**About this exercise:**
An exact transcription of every entry is required. Images are not part of it.

---------------

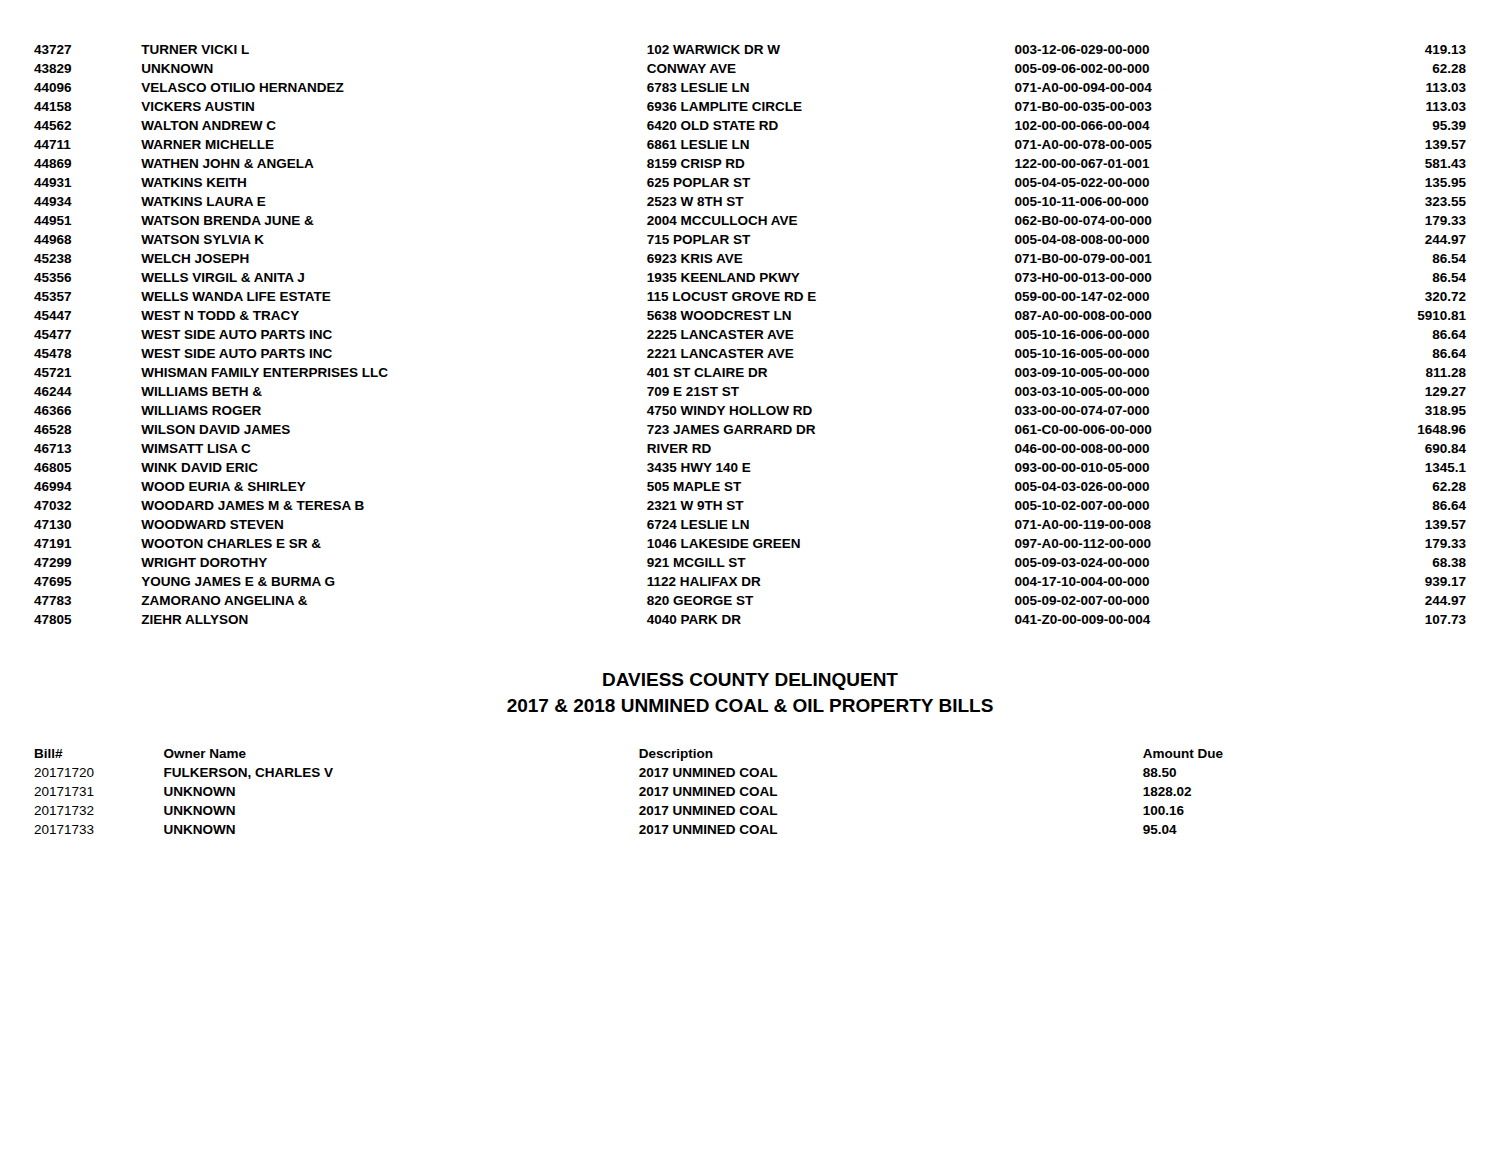| 43727 | TURNER VICKI L | 102 WARWICK DR W | 003-12-06-029-00-000 | 419.13 |
| 43829 | UNKNOWN | CONWAY AVE | 005-09-06-002-00-000 | 62.28 |
| 44096 | VELASCO OTILIO HERNANDEZ | 6783 LESLIE LN | 071-A0-00-094-00-004 | 113.03 |
| 44158 | VICKERS AUSTIN | 6936 LAMPLITE CIRCLE | 071-B0-00-035-00-003 | 113.03 |
| 44562 | WALTON ANDREW C | 6420 OLD STATE RD | 102-00-00-066-00-004 | 95.39 |
| 44711 | WARNER MICHELLE | 6861 LESLIE LN | 071-A0-00-078-00-005 | 139.57 |
| 44869 | WATHEN JOHN & ANGELA | 8159 CRISP RD | 122-00-00-067-01-001 | 581.43 |
| 44931 | WATKINS KEITH | 625 POPLAR ST | 005-04-05-022-00-000 | 135.95 |
| 44934 | WATKINS LAURA E | 2523 W 8TH ST | 005-10-11-006-00-000 | 323.55 |
| 44951 | WATSON BRENDA JUNE & | 2004 MCCULLOCH AVE | 062-B0-00-074-00-000 | 179.33 |
| 44968 | WATSON SYLVIA K | 715 POPLAR ST | 005-04-08-008-00-000 | 244.97 |
| 45238 | WELCH JOSEPH | 6923 KRIS AVE | 071-B0-00-079-00-001 | 86.54 |
| 45356 | WELLS VIRGIL & ANITA J | 1935 KEENLAND PKWY | 073-H0-00-013-00-000 | 86.54 |
| 45357 | WELLS WANDA LIFE ESTATE | 115 LOCUST GROVE RD E | 059-00-00-147-02-000 | 320.72 |
| 45447 | WEST N TODD & TRACY | 5638 WOODCREST LN | 087-A0-00-008-00-000 | 5910.81 |
| 45477 | WEST SIDE AUTO PARTS INC | 2225 LANCASTER AVE | 005-10-16-006-00-000 | 86.64 |
| 45478 | WEST SIDE AUTO PARTS INC | 2221 LANCASTER AVE | 005-10-16-005-00-000 | 86.64 |
| 45721 | WHISMAN FAMILY ENTERPRISES LLC | 401 ST CLAIRE DR | 003-09-10-005-00-000 | 811.28 |
| 46244 | WILLIAMS BETH & | 709 E 21ST ST | 003-03-10-005-00-000 | 129.27 |
| 46366 | WILLIAMS ROGER | 4750 WINDY HOLLOW RD | 033-00-00-074-07-000 | 318.95 |
| 46528 | WILSON DAVID JAMES | 723 JAMES GARRARD DR | 061-C0-00-006-00-000 | 1648.96 |
| 46713 | WIMSATT LISA C | RIVER RD | 046-00-00-008-00-000 | 690.84 |
| 46805 | WINK DAVID ERIC | 3435 HWY 140 E | 093-00-00-010-05-000 | 1345.1 |
| 46994 | WOOD EURIA & SHIRLEY | 505 MAPLE ST | 005-04-03-026-00-000 | 62.28 |
| 47032 | WOODARD JAMES M & TERESA B | 2321 W 9TH ST | 005-10-02-007-00-000 | 86.64 |
| 47130 | WOODWARD STEVEN | 6724 LESLIE LN | 071-A0-00-119-00-008 | 139.57 |
| 47191 | WOOTON CHARLES E SR & | 1046 LAKESIDE GREEN | 097-A0-00-112-00-000 | 179.33 |
| 47299 | WRIGHT DOROTHY | 921 MCGILL ST | 005-09-03-024-00-000 | 68.38 |
| 47695 | YOUNG JAMES E & BURMA G | 1122 HALIFAX DR | 004-17-10-004-00-000 | 939.17 |
| 47783 | ZAMORANO ANGELINA & | 820 GEORGE ST | 005-09-02-007-00-000 | 244.97 |
| 47805 | ZIEHR ALLYSON | 4040 PARK DR | 041-Z0-00-009-00-004 | 107.73 |
DAVIESS COUNTY DELINQUENT
2017 & 2018 UNMINED COAL & OIL PROPERTY BILLS
| Bill# | Owner Name | Description | Amount Due |
| --- | --- | --- | --- |
| 20171720 | FULKERSON, CHARLES V | 2017 UNMINED COAL | 88.50 |
| 20171731 | UNKNOWN | 2017 UNMINED COAL | 1828.02 |
| 20171732 | UNKNOWN | 2017 UNMINED COAL | 100.16 |
| 20171733 | UNKNOWN | 2017 UNMINED COAL | 95.04 |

---------------

**Output for this task:**
| 43727 | TURNER VICKI L | 102 WARWICK DR W | 003-12-06-029-00-000 | 419.13 |
| 43829 | UNKNOWN | CONWAY AVE | 005-09-06-002-00-000 | 62.28 |
| 44096 | VELASCO OTILIO HERNANDEZ | 6783 LESLIE LN | 071-A0-00-094-00-004 | 113.03 |
| 44158 | VICKERS AUSTIN | 6936 LAMPLITE CIRCLE | 071-B0-00-035-00-003 | 113.03 |
| 44562 | WALTON ANDREW C | 6420 OLD STATE RD | 102-00-00-066-00-004 | 95.39 |
| 44711 | WARNER MICHELLE | 6861 LESLIE LN | 071-A0-00-078-00-005 | 139.57 |
| 44869 | WATHEN JOHN & ANGELA | 8159 CRISP RD | 122-00-00-067-01-001 | 581.43 |
| 44931 | WATKINS KEITH | 625 POPLAR ST | 005-04-05-022-00-000 | 135.95 |
| 44934 | WATKINS LAURA E | 2523 W 8TH ST | 005-10-11-006-00-000 | 323.55 |
| 44951 | WATSON BRENDA JUNE & | 2004 MCCULLOCH AVE | 062-B0-00-074-00-000 | 179.33 |
| 44968 | WATSON SYLVIA K | 715 POPLAR ST | 005-04-08-008-00-000 | 244.97 |
| 45238 | WELCH JOSEPH | 6923 KRIS AVE | 071-B0-00-079-00-001 | 86.54 |
| 45356 | WELLS VIRGIL & ANITA J | 1935 KEENLAND PKWY | 073-H0-00-013-00-000 | 86.54 |
| 45357 | WELLS WANDA LIFE ESTATE | 115 LOCUST GROVE RD E | 059-00-00-147-02-000 | 320.72 |
| 45447 | WEST N TODD & TRACY | 5638 WOODCREST LN | 087-A0-00-008-00-000 | 5910.81 |
| 45477 | WEST SIDE AUTO PARTS INC | 2225 LANCASTER AVE | 005-10-16-006-00-000 | 86.64 |
| 45478 | WEST SIDE AUTO PARTS INC | 2221 LANCASTER AVE | 005-10-16-005-00-000 | 86.64 |
| 45721 | WHISMAN FAMILY ENTERPRISES LLC | 401 ST CLAIRE DR | 003-09-10-005-00-000 | 811.28 |
| 46244 | WILLIAMS BETH & | 709 E 21ST ST | 003-03-10-005-00-000 | 129.27 |
| 46366 | WILLIAMS ROGER | 4750 WINDY HOLLOW RD | 033-00-00-074-07-000 | 318.95 |
| 46528 | WILSON DAVID JAMES | 723 JAMES GARRARD DR | 061-C0-00-006-00-000 | 1648.96 |
| 46713 | WIMSATT LISA C | RIVER RD | 046-00-00-008-00-000 | 690.84 |
| 46805 | WINK DAVID ERIC | 3435 HWY 140 E | 093-00-00-010-05-000 | 1345.1 |
| 46994 | WOOD EURIA & SHIRLEY | 505 MAPLE ST | 005-04-03-026-00-000 | 62.28 |
| 47032 | WOODARD JAMES M & TERESA B | 2321 W 9TH ST | 005-10-02-007-00-000 | 86.64 |
| 47130 | WOODWARD STEVEN | 6724 LESLIE LN | 071-A0-00-119-00-008 | 139.57 |
| 47191 | WOOTON CHARLES E SR & | 1046 LAKESIDE GREEN | 097-A0-00-112-00-000 | 179.33 |
| 47299 | WRIGHT DOROTHY | 921 MCGILL ST | 005-09-03-024-00-000 | 68.38 |
| 47695 | YOUNG JAMES E & BURMA G | 1122 HALIFAX DR | 004-17-10-004-00-000 | 939.17 |
| 47783 | ZAMORANO ANGELINA & | 820 GEORGE ST | 005-09-02-007-00-000 | 244.97 |
| 47805 | ZIEHR ALLYSON | 4040 PARK DR | 041-Z0-00-009-00-004 | 107.73 |
DAVIESS COUNTY DELINQUENT
2017 & 2018 UNMINED COAL & OIL PROPERTY BILLS
| Bill# | Owner Name | Description | Amount Due |
| --- | --- | --- | --- |
| 20171720 | FULKERSON, CHARLES V | 2017 UNMINED COAL | 88.50 |
| 20171731 | UNKNOWN | 2017 UNMINED COAL | 1828.02 |
| 20171732 | UNKNOWN | 2017 UNMINED COAL | 100.16 |
| 20171733 | UNKNOWN | 2017 UNMINED COAL | 95.04 |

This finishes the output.